### [Problem requirements]
The answer must consist only of the lines in the records below from the line with "Pokémon Omega Ruby en Alpha" to the line with "Virtual Entities", both included, copied word for word with every picture left out.

Transcribed page contents
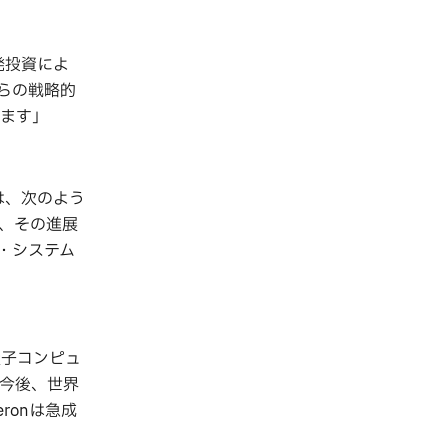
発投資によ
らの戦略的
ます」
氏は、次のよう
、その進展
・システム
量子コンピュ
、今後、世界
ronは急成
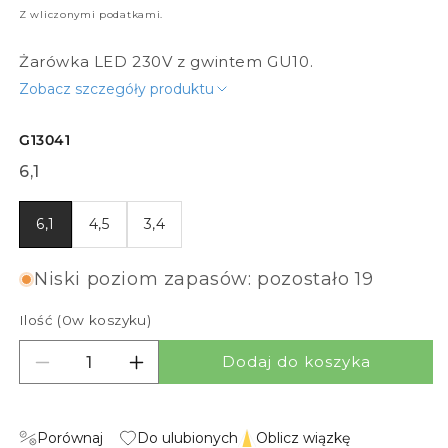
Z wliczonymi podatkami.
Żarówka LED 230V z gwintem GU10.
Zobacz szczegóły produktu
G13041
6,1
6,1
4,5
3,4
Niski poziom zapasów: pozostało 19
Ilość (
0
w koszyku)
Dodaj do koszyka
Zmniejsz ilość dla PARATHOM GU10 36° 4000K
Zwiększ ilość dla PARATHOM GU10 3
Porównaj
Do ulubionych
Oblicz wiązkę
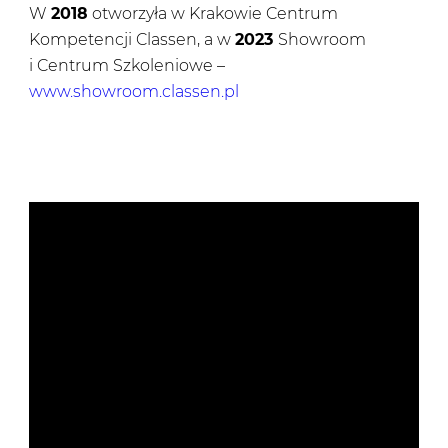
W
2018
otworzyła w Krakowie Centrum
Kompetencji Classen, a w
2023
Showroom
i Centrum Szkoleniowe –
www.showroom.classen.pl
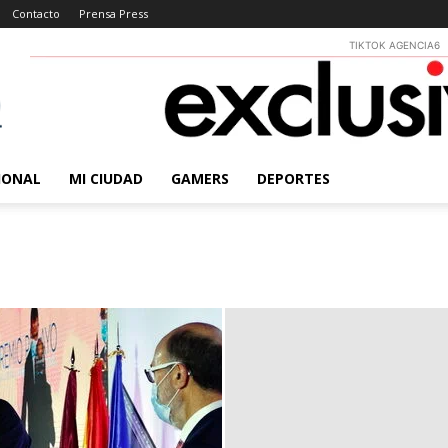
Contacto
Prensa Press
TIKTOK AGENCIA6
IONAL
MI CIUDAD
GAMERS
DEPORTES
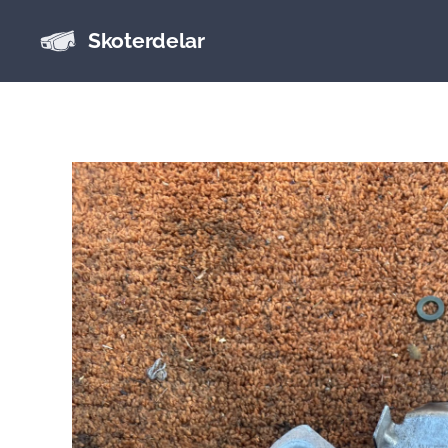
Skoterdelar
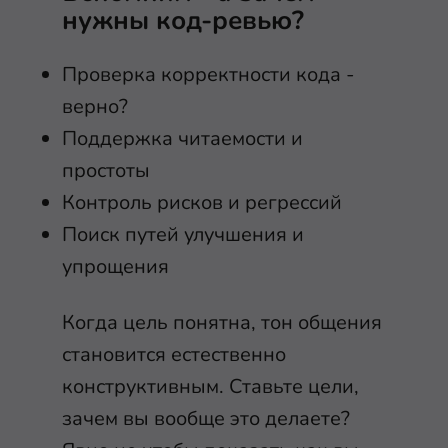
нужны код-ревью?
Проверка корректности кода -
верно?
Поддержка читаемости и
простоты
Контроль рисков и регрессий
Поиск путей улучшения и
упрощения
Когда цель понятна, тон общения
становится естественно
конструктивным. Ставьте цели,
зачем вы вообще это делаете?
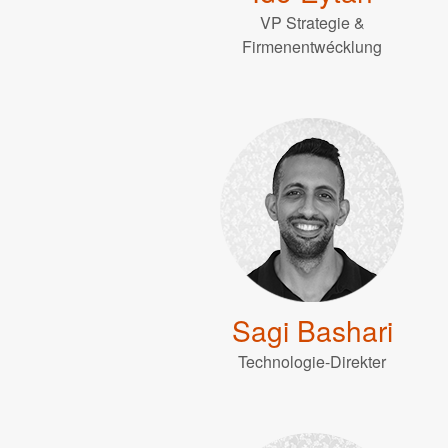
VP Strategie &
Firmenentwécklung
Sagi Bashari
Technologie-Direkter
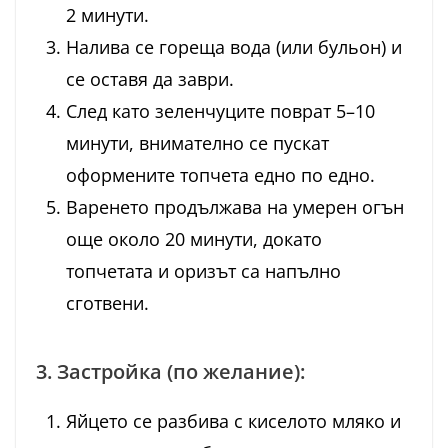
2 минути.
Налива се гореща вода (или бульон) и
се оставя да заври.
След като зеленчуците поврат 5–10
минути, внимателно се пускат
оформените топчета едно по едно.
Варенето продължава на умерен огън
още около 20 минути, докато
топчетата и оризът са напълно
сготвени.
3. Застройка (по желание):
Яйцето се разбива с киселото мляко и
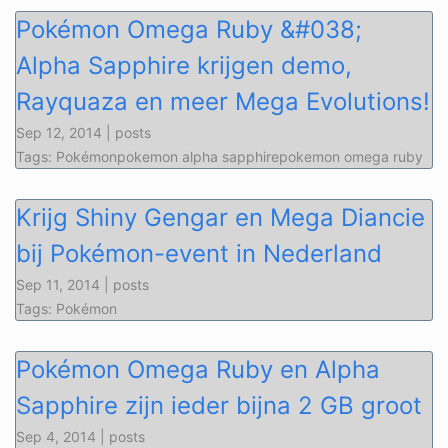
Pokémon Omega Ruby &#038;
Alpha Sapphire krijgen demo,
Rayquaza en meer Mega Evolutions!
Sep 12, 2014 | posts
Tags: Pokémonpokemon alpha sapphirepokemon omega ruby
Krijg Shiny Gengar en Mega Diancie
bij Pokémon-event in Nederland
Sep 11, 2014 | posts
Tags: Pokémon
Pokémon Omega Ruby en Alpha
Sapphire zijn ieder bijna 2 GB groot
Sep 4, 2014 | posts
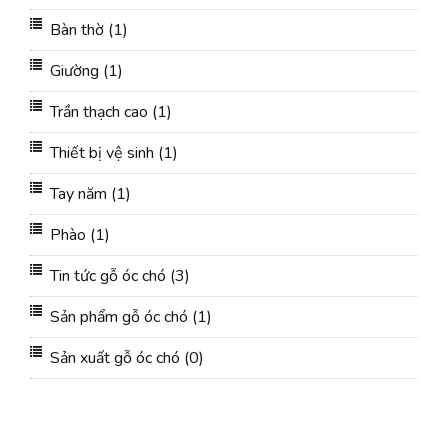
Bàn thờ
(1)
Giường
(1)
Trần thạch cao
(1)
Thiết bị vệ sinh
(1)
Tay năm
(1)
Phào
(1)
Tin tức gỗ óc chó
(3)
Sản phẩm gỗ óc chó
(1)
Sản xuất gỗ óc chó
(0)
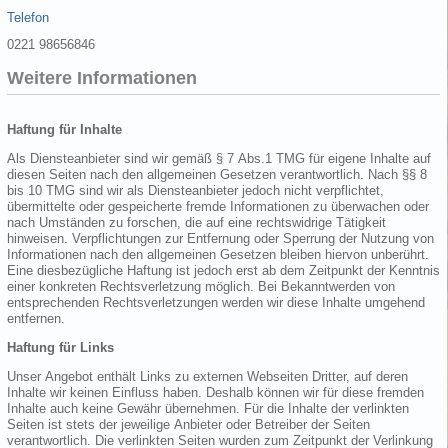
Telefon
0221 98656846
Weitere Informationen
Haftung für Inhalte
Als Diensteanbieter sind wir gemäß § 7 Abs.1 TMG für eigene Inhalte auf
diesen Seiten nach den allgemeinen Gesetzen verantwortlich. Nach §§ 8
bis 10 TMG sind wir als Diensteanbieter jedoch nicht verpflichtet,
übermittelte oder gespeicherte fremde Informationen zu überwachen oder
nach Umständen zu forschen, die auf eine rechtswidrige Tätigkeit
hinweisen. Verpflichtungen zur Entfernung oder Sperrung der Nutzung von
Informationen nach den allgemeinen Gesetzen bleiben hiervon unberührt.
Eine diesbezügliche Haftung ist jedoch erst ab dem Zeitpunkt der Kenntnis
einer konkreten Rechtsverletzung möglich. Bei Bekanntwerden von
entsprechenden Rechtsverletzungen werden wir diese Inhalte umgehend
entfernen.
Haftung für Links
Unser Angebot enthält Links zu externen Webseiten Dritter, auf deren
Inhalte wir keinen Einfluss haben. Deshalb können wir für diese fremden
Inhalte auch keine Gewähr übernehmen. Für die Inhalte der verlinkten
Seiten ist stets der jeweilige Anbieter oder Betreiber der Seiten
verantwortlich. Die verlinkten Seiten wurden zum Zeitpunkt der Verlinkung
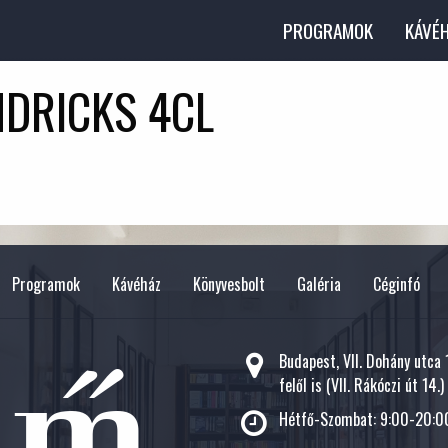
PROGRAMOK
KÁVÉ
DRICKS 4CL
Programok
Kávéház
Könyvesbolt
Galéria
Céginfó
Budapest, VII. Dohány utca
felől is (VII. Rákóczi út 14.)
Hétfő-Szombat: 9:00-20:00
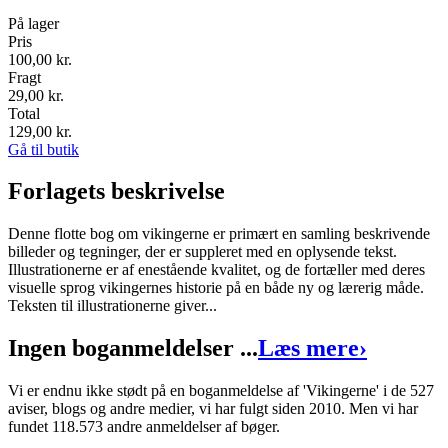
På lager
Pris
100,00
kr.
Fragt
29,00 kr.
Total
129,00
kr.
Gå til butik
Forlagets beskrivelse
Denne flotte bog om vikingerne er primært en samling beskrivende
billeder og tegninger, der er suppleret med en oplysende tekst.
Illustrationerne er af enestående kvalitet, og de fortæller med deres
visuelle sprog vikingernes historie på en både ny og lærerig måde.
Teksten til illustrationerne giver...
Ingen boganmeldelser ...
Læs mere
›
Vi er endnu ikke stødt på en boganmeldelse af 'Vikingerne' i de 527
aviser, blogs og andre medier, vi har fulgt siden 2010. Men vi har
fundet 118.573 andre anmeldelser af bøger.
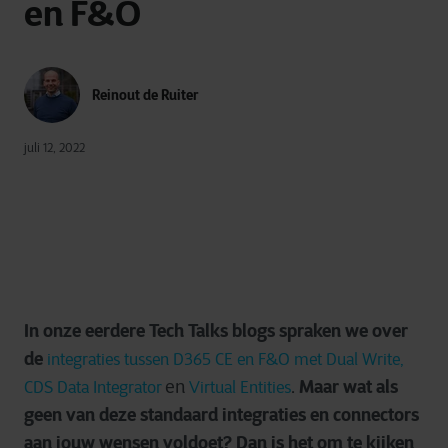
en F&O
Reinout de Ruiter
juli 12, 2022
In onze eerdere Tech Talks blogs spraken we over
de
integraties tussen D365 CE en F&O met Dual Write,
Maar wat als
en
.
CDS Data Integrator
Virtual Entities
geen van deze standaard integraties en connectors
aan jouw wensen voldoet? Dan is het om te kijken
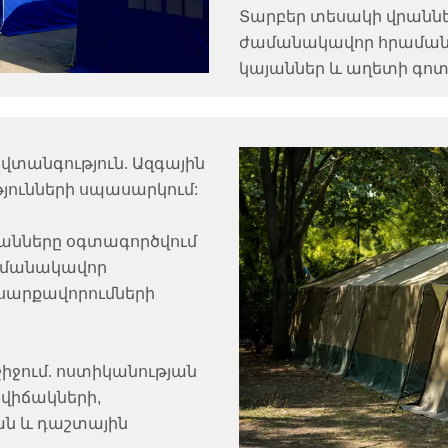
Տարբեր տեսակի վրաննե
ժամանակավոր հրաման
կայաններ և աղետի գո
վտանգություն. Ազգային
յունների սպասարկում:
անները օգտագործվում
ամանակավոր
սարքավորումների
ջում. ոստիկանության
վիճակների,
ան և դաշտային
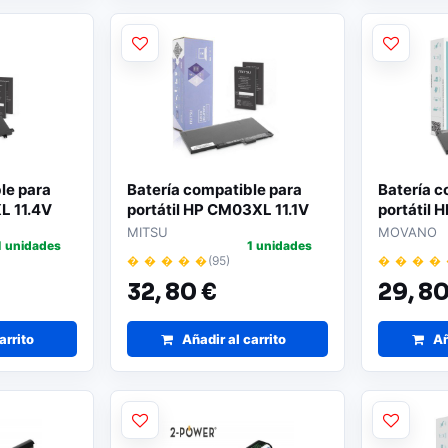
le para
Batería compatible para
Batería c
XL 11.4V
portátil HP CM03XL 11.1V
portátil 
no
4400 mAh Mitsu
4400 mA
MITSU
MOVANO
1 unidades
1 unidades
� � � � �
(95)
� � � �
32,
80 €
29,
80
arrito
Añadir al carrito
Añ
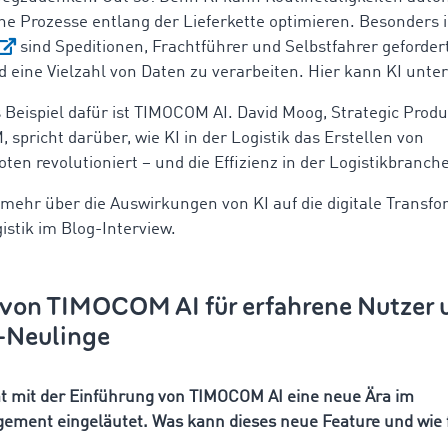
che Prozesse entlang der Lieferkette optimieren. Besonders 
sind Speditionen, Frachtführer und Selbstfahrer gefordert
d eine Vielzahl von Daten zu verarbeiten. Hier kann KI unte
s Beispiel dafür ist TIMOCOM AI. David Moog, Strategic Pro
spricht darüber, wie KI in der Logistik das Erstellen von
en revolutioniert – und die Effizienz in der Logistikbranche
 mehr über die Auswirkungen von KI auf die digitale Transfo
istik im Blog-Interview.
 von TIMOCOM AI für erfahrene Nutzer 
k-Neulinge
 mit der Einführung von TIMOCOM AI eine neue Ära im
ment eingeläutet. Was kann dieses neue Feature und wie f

### [Solution below]
Pokémon Omega Ruby en Alpha
Sapphire zijn ieder bijna 2 GB groot
Sep 4, 2014 | posts
Bàn thờ
(1)
Giường
(1)
Trần thạch cao
(1)
Thiết bị vệ sinh
(1)
Tay năm
(1)
Phào
(1)
Tin tức gỗ óc chó
(3)
Sản phẩm gỗ óc chó
(1)
Sản xuất gỗ óc chó
(0)
Telefon
0221 98656846
Weitere Informationen
Haftung für Inhalte
Als Diensteanbieter sind wir gemäß § 7 Abs.1 TMG für eigene Inhalte auf
diesen Seiten nach den allgemeinen Gesetzen verantwortlich. Nach §§ 8
bis 10 TMG sind wir als Diensteanbieter jedoch nicht verpflichtet,
übermittelte oder gespeicherte fremde Informationen zu überwachen oder
nach Umständen zu forschen, die auf eine rechtswidrige Tätigkeit
hinweisen. Verpflichtungen zur Entfernung oder Sperrung der Nutzung von
Informationen nach den allgemeinen Gesetzen bleiben hiervon unberührt.
Eine diesbezügliche Haftung ist jedoch erst ab dem Zeitpunkt der Kenntnis
einer konkreten Rechtsverletzung möglich. Bei Bekanntwerden von
entsprechenden Rechtsverletzungen werden wir diese Inhalte umgehend
entfernen.
Haftung für Links
Unser Angebot enthält Links zu externen Webseiten Dritter, auf deren
Inhalte wir keinen Einfluss haben. Deshalb können wir für diese fremden
Inhalte auch keine Gewähr übernehmen. Für die Inhalte der verlinkten
Seiten ist stets der jeweilige Anbieter oder Betreiber der Seiten
verantwortlich. Die verlinkten Seiten wurden zum Zeitpunkt der Verlinkung
PROGRAMOK
KÁVÉ
DRICKS 4CL
Programok
Kávéház
Könyvesbolt
Galéria
Céginfó
Budapest, VII. Dohány utca
felől is (VII. Rákóczi út 14.)
Hétfő-Szombat: 9:00-20:00
På lager
Pris
100,00
kr.
Fragt
29,00 kr.
Total
129,00
kr.
Gå til butik
Forlagets beskrivelse
Denne flotte bog om vikingerne er primært en samling beskrivende
billeder og tegninger, der er suppleret med en oplysende tekst.
Illustrationerne er af enestående kvalitet, og de fortæller med deres
visuelle sprog vikingernes historie på en både ny og lærerig måde.
Teksten til illustrationerne giver...
Ingen boganmeldelser ...
Læs mere
›
Vi er endnu ikke stødt på en boganmeldelse af 'Vikingerne' i de 527
aviser, blogs og andre medier, vi har fulgt siden 2010. Men vi har
fundet 118.573 andre anmeldelser af bøger.
en F&O
Reinout de Ruiter
juli 12, 2022
In onze eerdere Tech Talks blogs spraken we over
de
integraties tussen D365 CE en F&O met Dual Write,
Maar wat als
en
.
CDS Data Integrator
Virtual Entities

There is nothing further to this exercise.